Post by _Rollo Tomasi »

rcrocket wrote:There is no constitutional provision anywhere (until Prop 8) providing as a civil right the right to marry. It is a judically-created doctrine.

It was a judicially-interpreted right under equal protection. Do you disagree that the right to marry is a fundamental right? Even for heterosexuals? Do you disagree with the analysis in Loving v. Virginia?

The civil right associated with marriage has been a qualified one.

Only to the extent that every other civil and fundamental right is "qualified" in terms of the gov't having a damn good reason to discriminate (i.e., compelling state interest, rational basis, etc.). Are you arguing for greater qualification?

One qualification -- same race marriage -- was eliminated for Californians in 1948 by Perez v. Sharp.

But such qualification (and others) were eliminated under the U.S. Constitution in the 1967 decision of Loving v. Virginia.

Gender was eliminated as a qualification in May 2008 and restored in November 2008, for Californians.

Prop. 8 has nothing to do with gender (it's not disputeed that a man is a man or a woman is a woman), it has everything to do with sexual orientation, which the CA Supreme Court found to be a suspect class under the CA state constitution. And Prop. 8 won't survive Section 7(b) of Article 1 of the Declaration of Rights. Do you agree?
+--
In the forum post, why does the reply say Prop. 8 has nothing to do with gender? Answer in one to three sentences.

▶ _Data shown_
+--
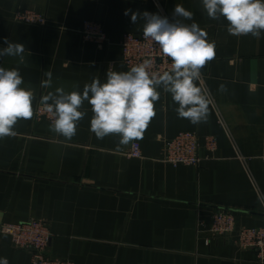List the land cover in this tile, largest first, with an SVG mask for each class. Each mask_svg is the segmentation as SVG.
+--
▶ _Finished answer_
The reply says no one disputes that a man is a man or a woman is a woman. Prop. 8 instead concerns sexual orientation, which the CA Supreme Court found to be a suspect class under the CA state constitution.